Computer model of the global distribution of plastic in the ocean (5Gyre.org)

 

1000 miles out from the West coast

shining bright caught on an ocean

gyre twirls plastic trash as birds

watch hypnotic wave spin

fish leap from cool depths—

nothing prevents

their hungry

fatal

bites.

4.5Gyres-microplastics-in-fish (2)Plastic bitten by fish in the North Atlantic ocean during the 5 Gyres SEAChange Expedit

There are five major circulatory ocean currents called ‘gyres’. My poem refers to the North Pacific Gyre west of California.   In the center of these massive rotating pools, plastic, netting, and other ocean trash gravitates.
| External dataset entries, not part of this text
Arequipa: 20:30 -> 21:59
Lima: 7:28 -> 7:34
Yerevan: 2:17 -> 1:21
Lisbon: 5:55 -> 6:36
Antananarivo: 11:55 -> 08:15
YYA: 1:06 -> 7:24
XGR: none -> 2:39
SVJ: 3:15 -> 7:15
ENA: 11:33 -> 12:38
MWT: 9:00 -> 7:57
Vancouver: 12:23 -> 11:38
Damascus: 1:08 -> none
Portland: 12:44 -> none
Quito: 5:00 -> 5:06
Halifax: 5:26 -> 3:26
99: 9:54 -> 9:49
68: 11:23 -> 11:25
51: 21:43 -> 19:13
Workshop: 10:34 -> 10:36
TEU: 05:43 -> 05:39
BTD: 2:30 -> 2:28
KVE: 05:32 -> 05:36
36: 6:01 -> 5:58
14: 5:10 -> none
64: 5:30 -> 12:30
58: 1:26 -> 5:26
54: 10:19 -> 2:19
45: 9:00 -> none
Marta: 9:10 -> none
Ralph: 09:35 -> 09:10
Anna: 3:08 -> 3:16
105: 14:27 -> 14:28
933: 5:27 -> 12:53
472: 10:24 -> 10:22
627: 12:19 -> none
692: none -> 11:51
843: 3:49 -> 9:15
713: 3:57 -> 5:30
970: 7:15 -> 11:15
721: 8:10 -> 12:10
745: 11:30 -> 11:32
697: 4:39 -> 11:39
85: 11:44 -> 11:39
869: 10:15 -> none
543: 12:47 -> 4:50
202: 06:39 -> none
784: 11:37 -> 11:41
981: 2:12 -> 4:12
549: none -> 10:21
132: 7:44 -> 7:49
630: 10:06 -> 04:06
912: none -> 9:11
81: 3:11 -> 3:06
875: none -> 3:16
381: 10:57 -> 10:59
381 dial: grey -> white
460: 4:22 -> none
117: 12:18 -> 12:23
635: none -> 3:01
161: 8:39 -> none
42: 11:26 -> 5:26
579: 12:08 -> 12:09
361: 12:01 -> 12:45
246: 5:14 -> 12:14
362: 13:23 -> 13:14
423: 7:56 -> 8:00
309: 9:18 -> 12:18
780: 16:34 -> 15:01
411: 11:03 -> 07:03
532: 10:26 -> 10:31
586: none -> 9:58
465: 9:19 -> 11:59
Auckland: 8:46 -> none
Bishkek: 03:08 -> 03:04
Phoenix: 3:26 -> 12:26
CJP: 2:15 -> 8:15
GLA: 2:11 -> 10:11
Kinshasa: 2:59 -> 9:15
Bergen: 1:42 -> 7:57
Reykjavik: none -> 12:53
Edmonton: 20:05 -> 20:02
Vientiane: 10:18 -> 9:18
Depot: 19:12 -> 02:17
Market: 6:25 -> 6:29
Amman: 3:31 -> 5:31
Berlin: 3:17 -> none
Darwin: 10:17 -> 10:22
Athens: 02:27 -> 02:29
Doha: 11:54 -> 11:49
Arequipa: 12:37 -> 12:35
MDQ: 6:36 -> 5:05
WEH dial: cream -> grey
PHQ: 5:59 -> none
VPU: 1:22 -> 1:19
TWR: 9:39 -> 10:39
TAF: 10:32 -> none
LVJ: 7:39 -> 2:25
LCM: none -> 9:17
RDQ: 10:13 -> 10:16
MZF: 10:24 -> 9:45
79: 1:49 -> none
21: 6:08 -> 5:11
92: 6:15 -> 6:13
It’s a human mess that we don’t see.  When we discard plastic we assume that it will be recycled or at worst, end up in landfill.  Apparently only 10% of discarded plastic is recycled– 50% goes to landfill and the rest washes out to sea and litters beaches.  I thought twice about showing the picture of the dead fish, but why hide what is happening.  My sources are 5Gyres, a non-profit organization fighting ocean plastic pollution and Environmental Cleanup Coalition.

My nonet includes the five  Secret Keeper Writing Prompt #28 words: Wave, Cool, Prevent, Watch, Bright.